DATA FOR THE TASK:
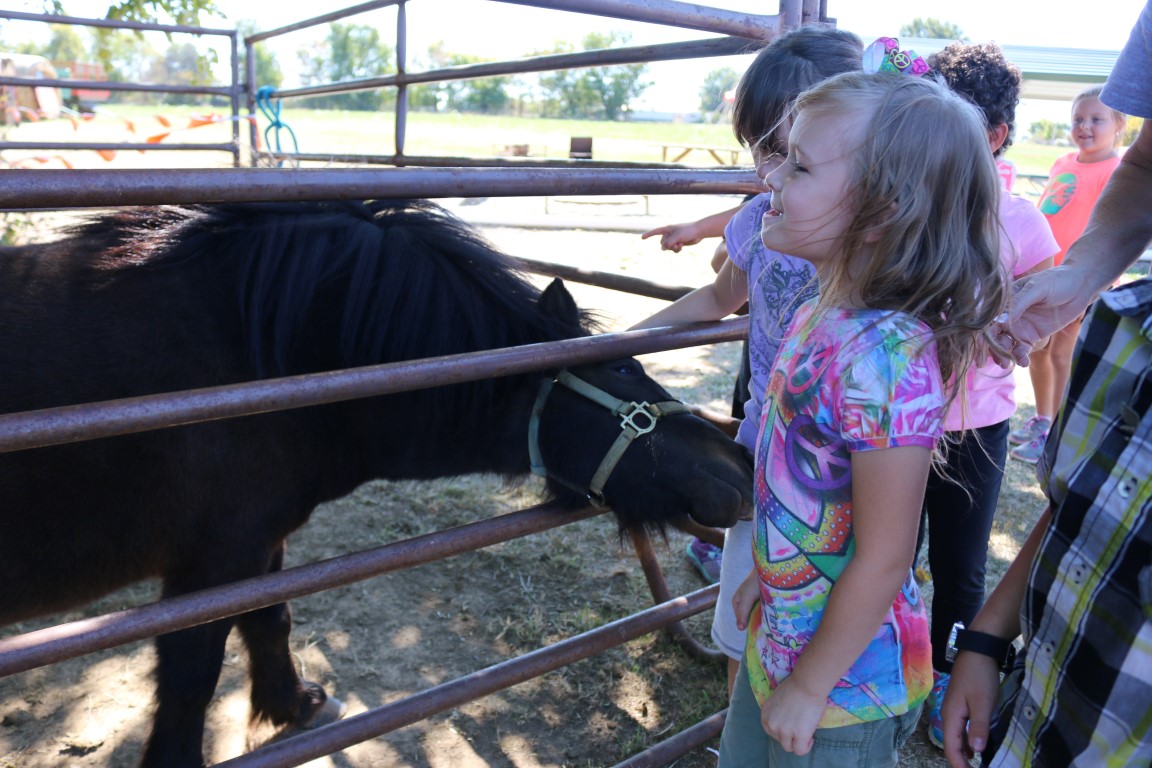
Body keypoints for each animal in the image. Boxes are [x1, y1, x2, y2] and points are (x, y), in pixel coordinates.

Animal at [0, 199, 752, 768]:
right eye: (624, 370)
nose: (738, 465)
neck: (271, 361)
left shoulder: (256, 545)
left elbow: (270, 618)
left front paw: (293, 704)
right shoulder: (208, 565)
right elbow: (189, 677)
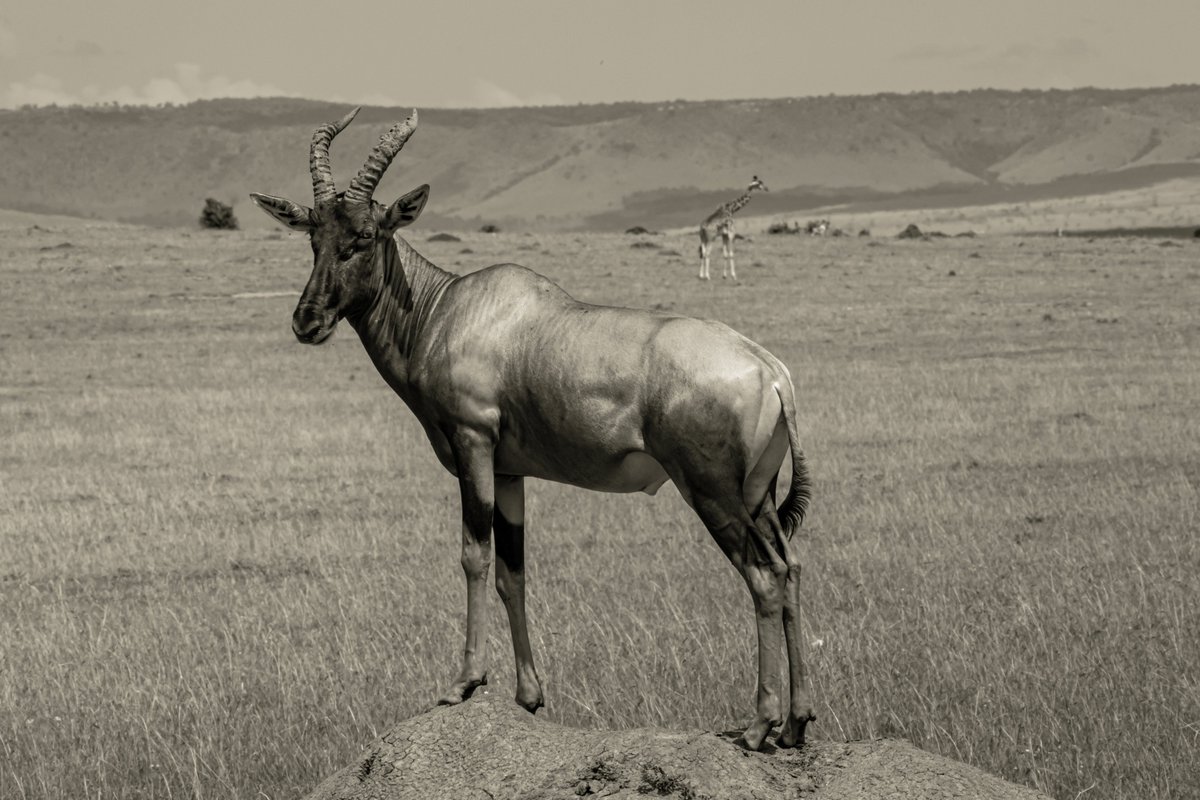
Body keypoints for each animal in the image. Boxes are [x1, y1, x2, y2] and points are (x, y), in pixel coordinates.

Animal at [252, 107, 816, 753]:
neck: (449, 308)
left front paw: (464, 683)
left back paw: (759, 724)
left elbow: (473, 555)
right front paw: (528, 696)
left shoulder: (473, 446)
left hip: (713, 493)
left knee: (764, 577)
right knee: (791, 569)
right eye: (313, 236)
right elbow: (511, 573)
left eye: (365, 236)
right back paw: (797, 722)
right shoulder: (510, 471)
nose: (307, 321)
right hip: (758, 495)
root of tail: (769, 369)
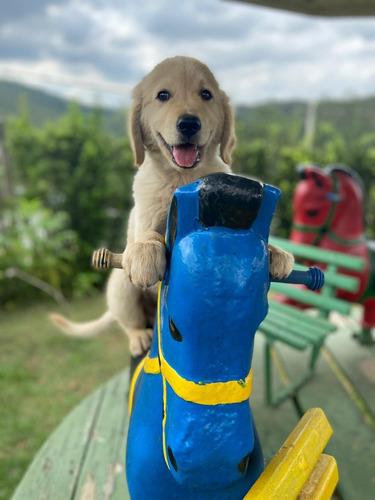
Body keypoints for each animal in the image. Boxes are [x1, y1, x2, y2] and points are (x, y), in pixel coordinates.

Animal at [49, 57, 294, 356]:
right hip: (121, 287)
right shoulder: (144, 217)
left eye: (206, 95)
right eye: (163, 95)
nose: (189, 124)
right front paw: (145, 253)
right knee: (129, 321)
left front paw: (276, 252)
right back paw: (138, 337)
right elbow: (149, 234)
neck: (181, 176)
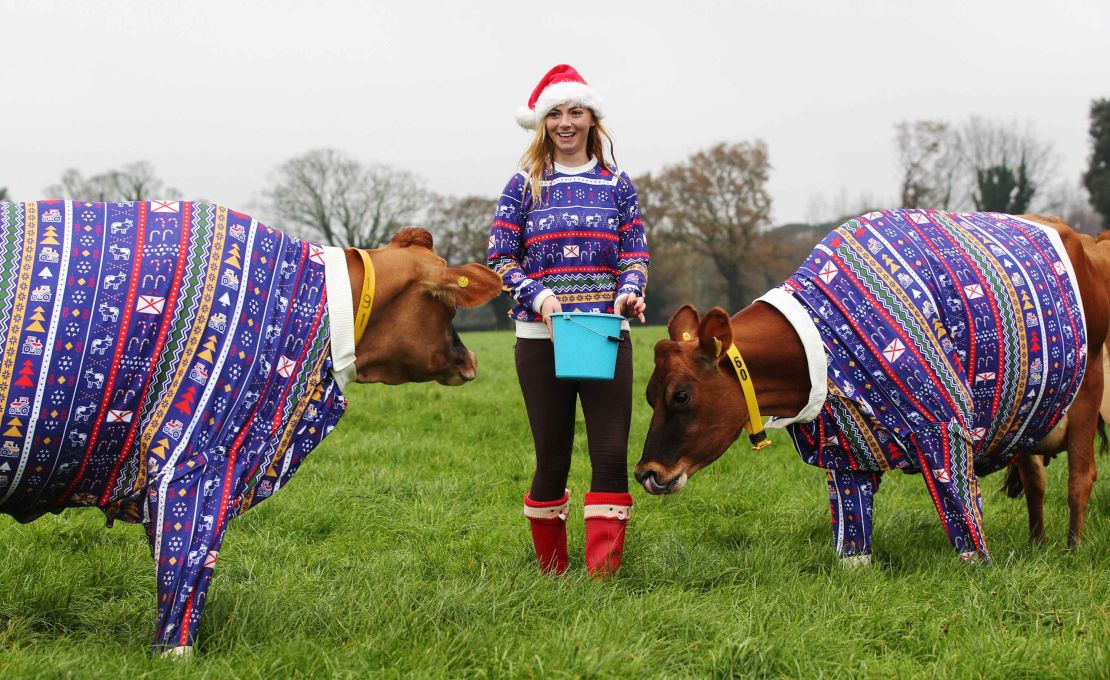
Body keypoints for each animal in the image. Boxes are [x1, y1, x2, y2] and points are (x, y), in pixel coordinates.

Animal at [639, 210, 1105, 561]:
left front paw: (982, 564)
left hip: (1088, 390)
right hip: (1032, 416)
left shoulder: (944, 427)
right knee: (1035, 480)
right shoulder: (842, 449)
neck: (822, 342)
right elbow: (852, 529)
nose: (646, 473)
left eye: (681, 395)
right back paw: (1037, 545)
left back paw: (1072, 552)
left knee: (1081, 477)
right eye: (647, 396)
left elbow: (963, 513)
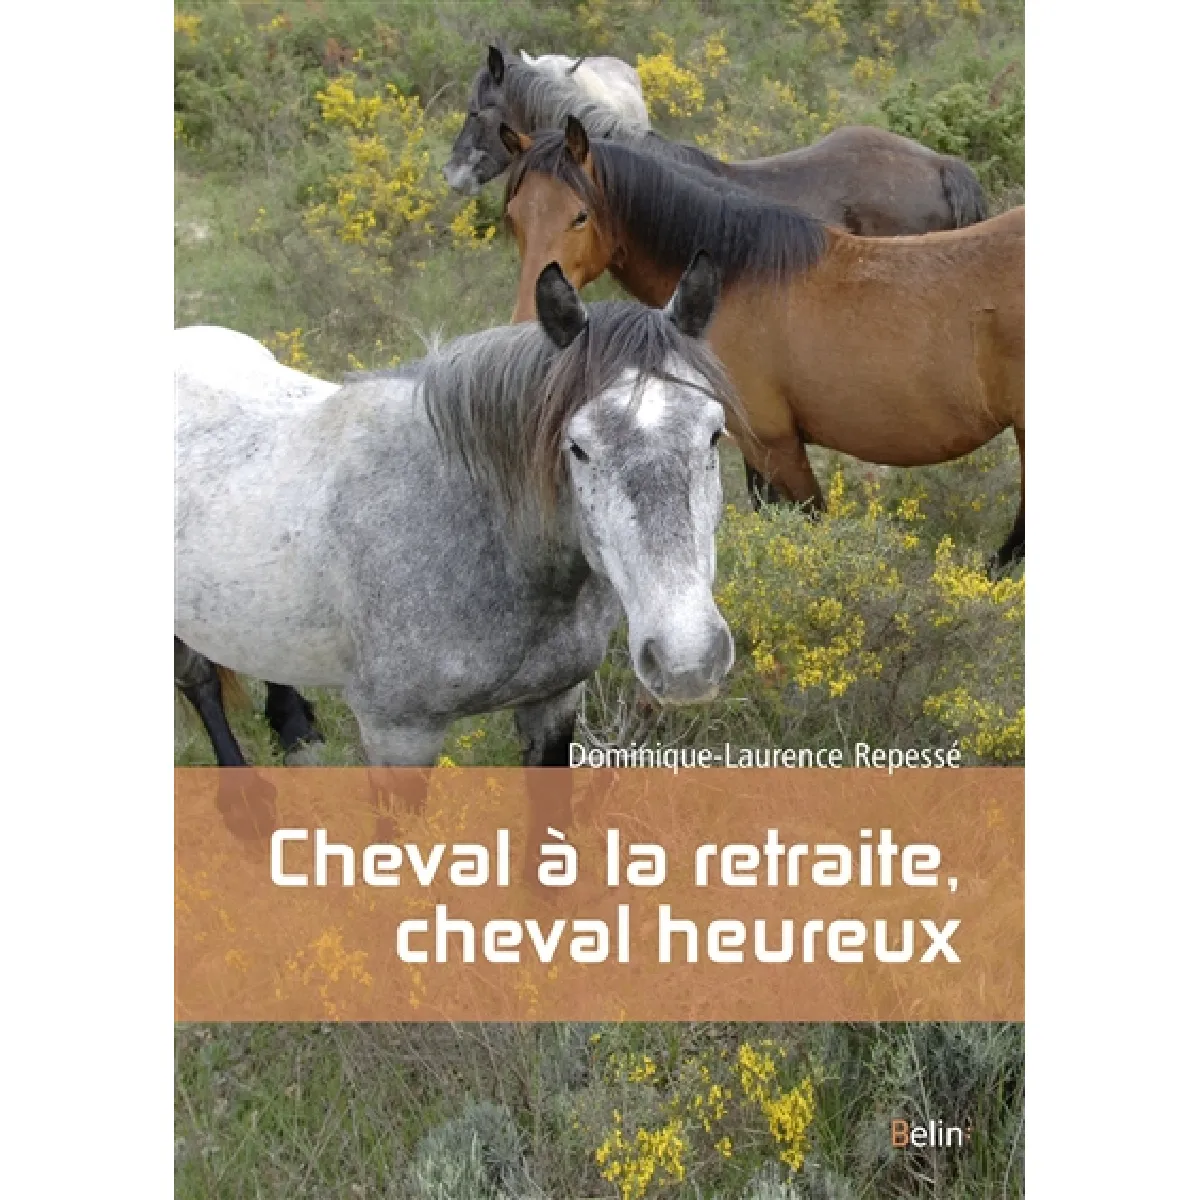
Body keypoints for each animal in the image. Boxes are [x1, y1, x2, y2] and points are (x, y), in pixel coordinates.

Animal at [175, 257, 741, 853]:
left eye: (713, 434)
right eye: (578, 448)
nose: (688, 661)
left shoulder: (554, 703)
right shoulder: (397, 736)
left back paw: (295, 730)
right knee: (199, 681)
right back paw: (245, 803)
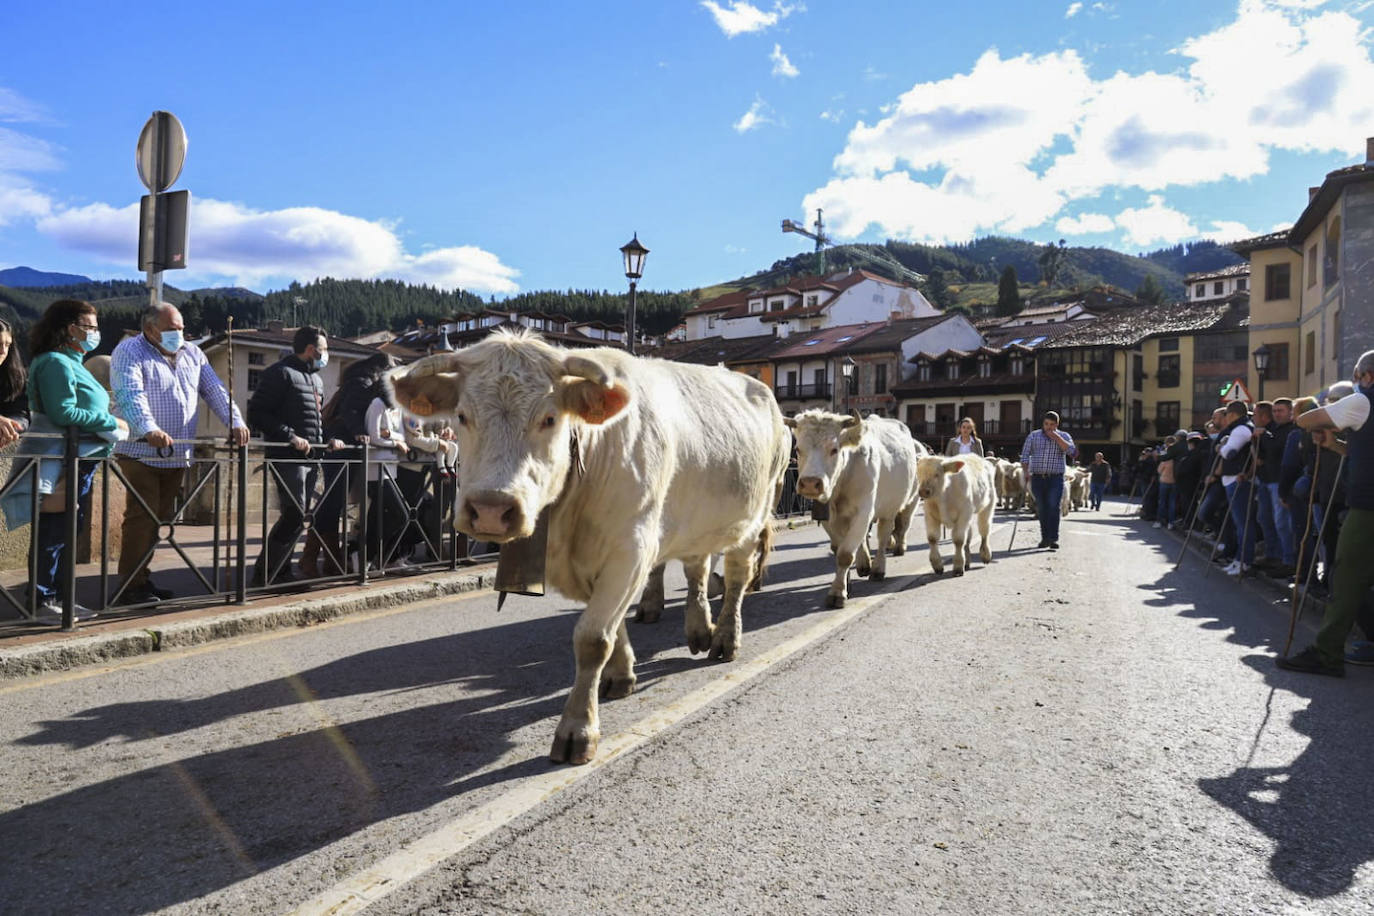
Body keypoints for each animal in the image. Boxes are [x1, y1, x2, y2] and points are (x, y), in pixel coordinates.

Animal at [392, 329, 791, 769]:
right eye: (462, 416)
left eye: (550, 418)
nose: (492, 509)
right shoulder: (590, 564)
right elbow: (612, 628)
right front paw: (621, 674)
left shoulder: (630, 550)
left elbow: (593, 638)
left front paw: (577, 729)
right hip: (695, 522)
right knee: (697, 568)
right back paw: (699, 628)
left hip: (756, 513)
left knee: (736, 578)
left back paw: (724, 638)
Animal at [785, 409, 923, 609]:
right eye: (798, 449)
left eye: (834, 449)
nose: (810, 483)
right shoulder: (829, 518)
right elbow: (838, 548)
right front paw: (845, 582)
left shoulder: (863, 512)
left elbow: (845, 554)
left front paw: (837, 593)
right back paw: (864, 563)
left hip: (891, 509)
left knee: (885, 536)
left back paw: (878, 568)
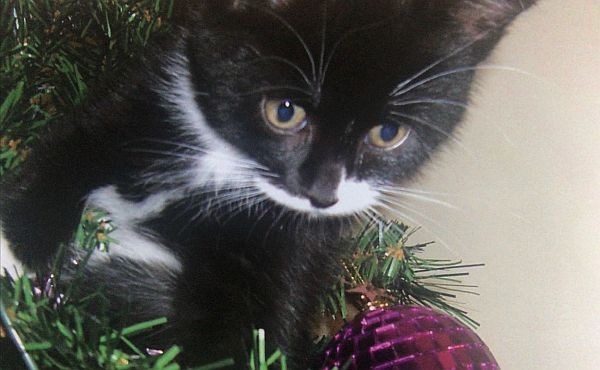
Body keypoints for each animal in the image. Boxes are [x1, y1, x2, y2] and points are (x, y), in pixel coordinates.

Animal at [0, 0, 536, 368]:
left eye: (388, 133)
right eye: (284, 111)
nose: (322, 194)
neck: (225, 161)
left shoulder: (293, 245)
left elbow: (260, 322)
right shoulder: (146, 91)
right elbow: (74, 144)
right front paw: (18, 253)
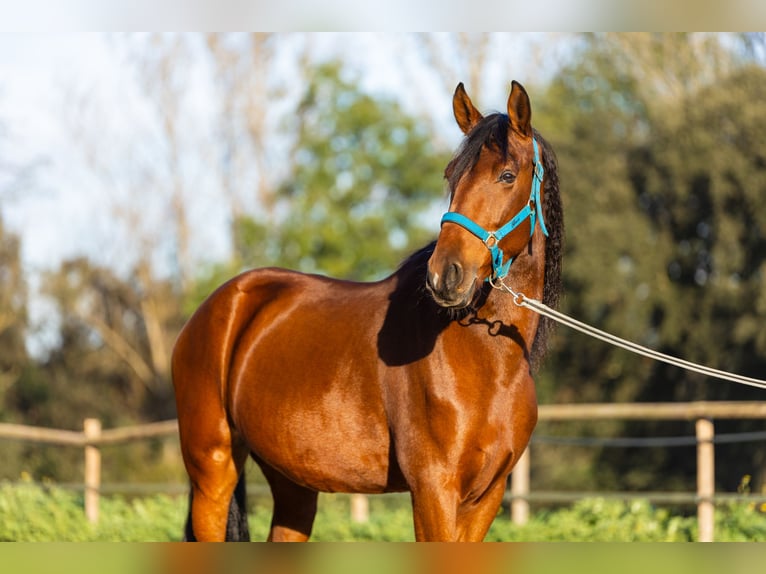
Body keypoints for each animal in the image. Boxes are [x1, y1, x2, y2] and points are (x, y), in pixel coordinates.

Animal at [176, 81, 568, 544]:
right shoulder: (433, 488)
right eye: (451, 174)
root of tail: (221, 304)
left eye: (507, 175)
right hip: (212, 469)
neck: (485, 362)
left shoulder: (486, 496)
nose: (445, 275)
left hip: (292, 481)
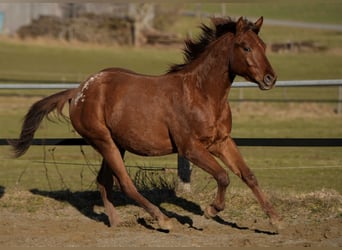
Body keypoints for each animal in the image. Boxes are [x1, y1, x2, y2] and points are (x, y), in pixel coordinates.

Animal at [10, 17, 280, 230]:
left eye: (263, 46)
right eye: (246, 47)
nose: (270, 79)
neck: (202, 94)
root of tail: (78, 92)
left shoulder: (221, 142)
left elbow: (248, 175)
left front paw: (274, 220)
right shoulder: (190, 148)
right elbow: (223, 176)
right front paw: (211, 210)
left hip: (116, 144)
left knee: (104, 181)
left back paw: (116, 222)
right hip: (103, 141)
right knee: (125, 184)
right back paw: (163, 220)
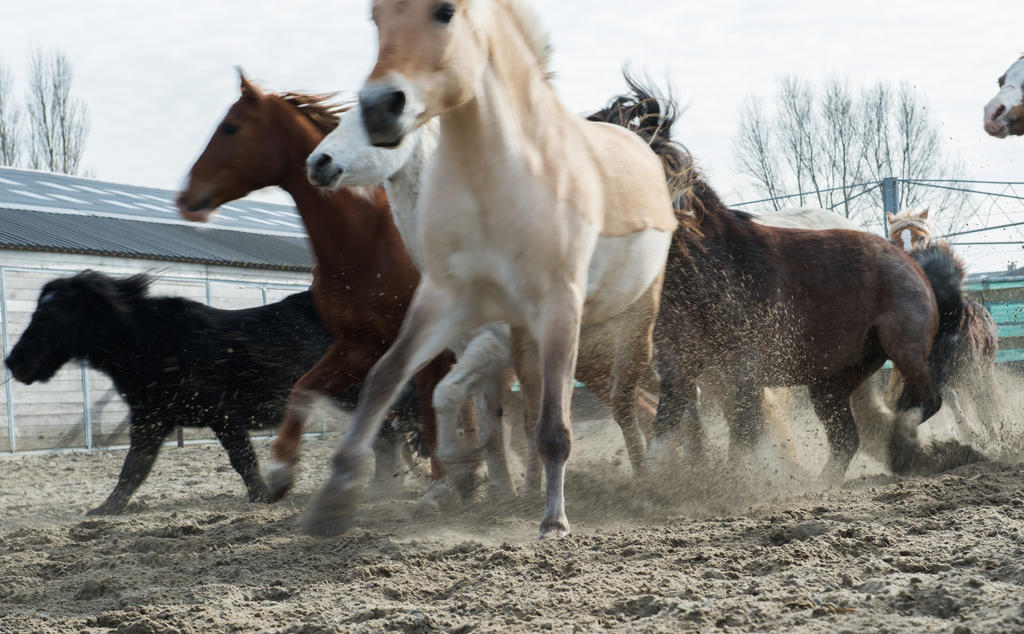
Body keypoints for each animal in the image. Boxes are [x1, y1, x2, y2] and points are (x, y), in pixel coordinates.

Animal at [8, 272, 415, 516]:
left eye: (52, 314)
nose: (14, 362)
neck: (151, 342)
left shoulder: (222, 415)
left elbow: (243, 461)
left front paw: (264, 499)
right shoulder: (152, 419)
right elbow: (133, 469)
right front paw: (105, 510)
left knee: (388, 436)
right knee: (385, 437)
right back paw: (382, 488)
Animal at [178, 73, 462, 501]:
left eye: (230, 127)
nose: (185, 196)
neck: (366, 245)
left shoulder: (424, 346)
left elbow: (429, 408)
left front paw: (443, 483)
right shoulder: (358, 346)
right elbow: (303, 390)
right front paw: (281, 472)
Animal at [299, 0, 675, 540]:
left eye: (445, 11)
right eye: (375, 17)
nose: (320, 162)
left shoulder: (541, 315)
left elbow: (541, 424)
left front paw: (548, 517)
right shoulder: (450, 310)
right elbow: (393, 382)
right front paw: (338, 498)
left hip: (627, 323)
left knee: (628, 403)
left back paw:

REQUIREMENT:
With the pictures removed, print only the lines starting at the line that has "right hip: (121, 287)" and ending at the line that has "right hip: (1032, 416)", both ends included, exactly as they stand above.

SOLVED PROBLEM:
right hip: (121, 287)
right shoulder: (144, 217)
left eye: (206, 95)
right eye: (163, 95)
nose: (189, 124)
right front paw: (145, 253)
right knee: (129, 321)
left front paw: (276, 252)
right back paw: (138, 337)
right elbow: (149, 234)
neck: (181, 176)
Body keypoints for each animal in the image. Boxes are [x1, y1, x2, y2] and points are (x, y), in pixel coordinates.

Animal at [639, 210, 1105, 561]:
left front paw: (982, 564)
left hip: (1088, 390)
right hip: (1032, 416)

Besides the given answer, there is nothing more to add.